* [Information supplied]:
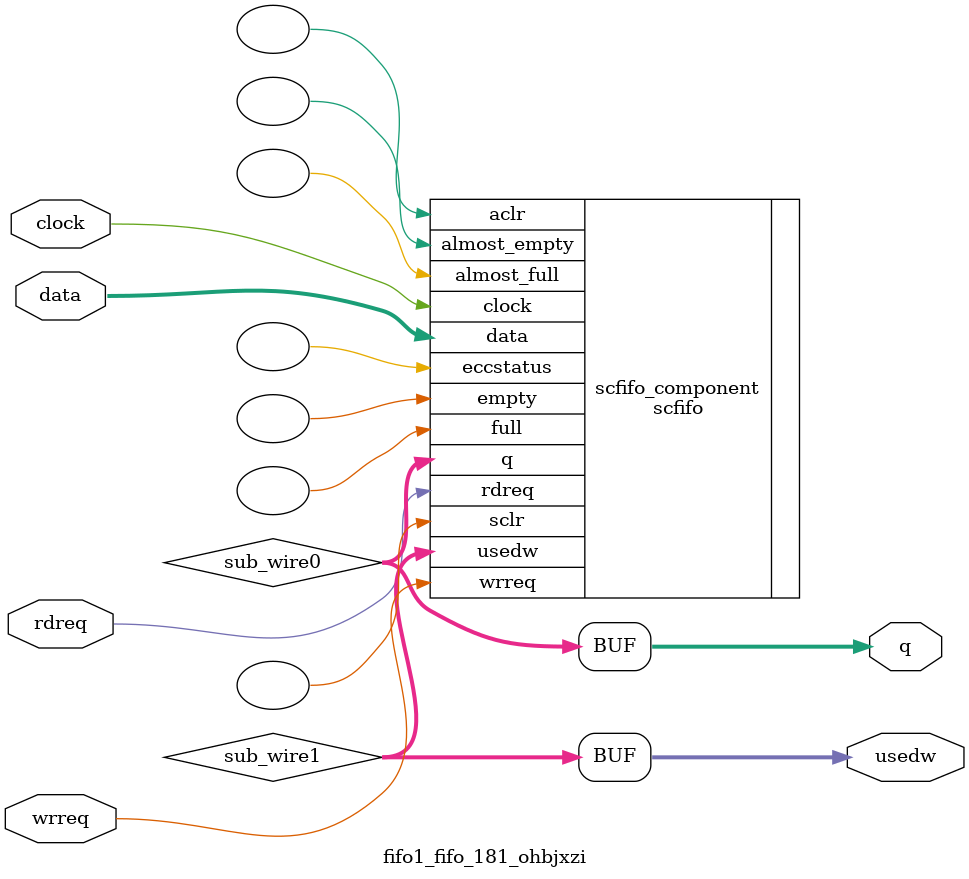
<source format=v>



`timescale 1 ps / 1 ps
// synopsys translate_on
module  fifo1_fifo_181_ohbjxzi  (
    clock,
    data,
    rdreq,
    wrreq,
    q,
    usedw);

    input    clock;
    input  [73:0]  data;
    input    rdreq;
    input    wrreq;
    output [73:0]  q;
    output [6:0]  usedw;

    wire [73:0] sub_wire0;
    wire [6:0] sub_wire1;
    wire [73:0] q = sub_wire0[73:0];
    wire [6:0] usedw = sub_wire1[6:0];

    scfifo  scfifo_component (
                .clock (clock),
                .data (data),
                .rdreq (rdreq),
                .wrreq (wrreq),
                .q (sub_wire0),
                .usedw (sub_wire1),
                .aclr (),
                .almost_empty (),
                .almost_full (),
                .eccstatus (),
                .empty (),
                .full (),
                .sclr ());
    defparam
        scfifo_component.add_ram_output_register  = "OFF",
        scfifo_component.enable_ecc  = "FALSE",
        scfifo_component.intended_device_family  = "Arria 10",
        scfifo_component.lpm_numwords  = 128,
        scfifo_component.lpm_showahead  = "OFF",
        scfifo_component.lpm_type  = "scfifo",
        scfifo_component.lpm_width  = 74,
        scfifo_component.lpm_widthu  = 7,
        scfifo_component.overflow_checking  = "ON",
        scfifo_component.underflow_checking  = "ON",
        scfifo_component.use_eab  = "ON";


endmodule



</source>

* [Exercise instructions]:
Copy out the full material exactly. Pictures should not appear in it.

* [Problem solution]:
<source format=v>



`timescale 1 ps / 1 ps
// synopsys translate_on
module  fifo1_fifo_181_ohbjxzi  (
    clock,
    data,
    rdreq,
    wrreq,
    q,
    usedw);

    input    clock;
    input  [73:0]  data;
    input    rdreq;
    input    wrreq;
    output [73:0]  q;
    output [6:0]  usedw;

    wire [73:0] sub_wire0;
    wire [6:0] sub_wire1;
    wire [73:0] q = sub_wire0[73:0];
    wire [6:0] usedw = sub_wire1[6:0];

    scfifo  scfifo_component (
                .clock (clock),
                .data (data),
                .rdreq (rdreq),
                .wrreq (wrreq),
                .q (sub_wire0),
                .usedw (sub_wire1),
                .aclr (),
                .almost_empty (),
                .almost_full (),
                .eccstatus (),
                .empty (),
                .full (),
                .sclr ());
    defparam
        scfifo_component.add_ram_output_register  = "OFF",
        scfifo_component.enable_ecc  = "FALSE",
        scfifo_component.intended_device_family  = "Arria 10",
        scfifo_component.lpm_numwords  = 128,
        scfifo_component.lpm_showahead  = "OFF",
        scfifo_component.lpm_type  = "scfifo",
        scfifo_component.lpm_width  = 74,
        scfifo_component.lpm_widthu  = 7,
        scfifo_component.overflow_checking  = "ON",
        scfifo_component.underflow_checking  = "ON",
        scfifo_component.use_eab  = "ON";


endmodule



</source>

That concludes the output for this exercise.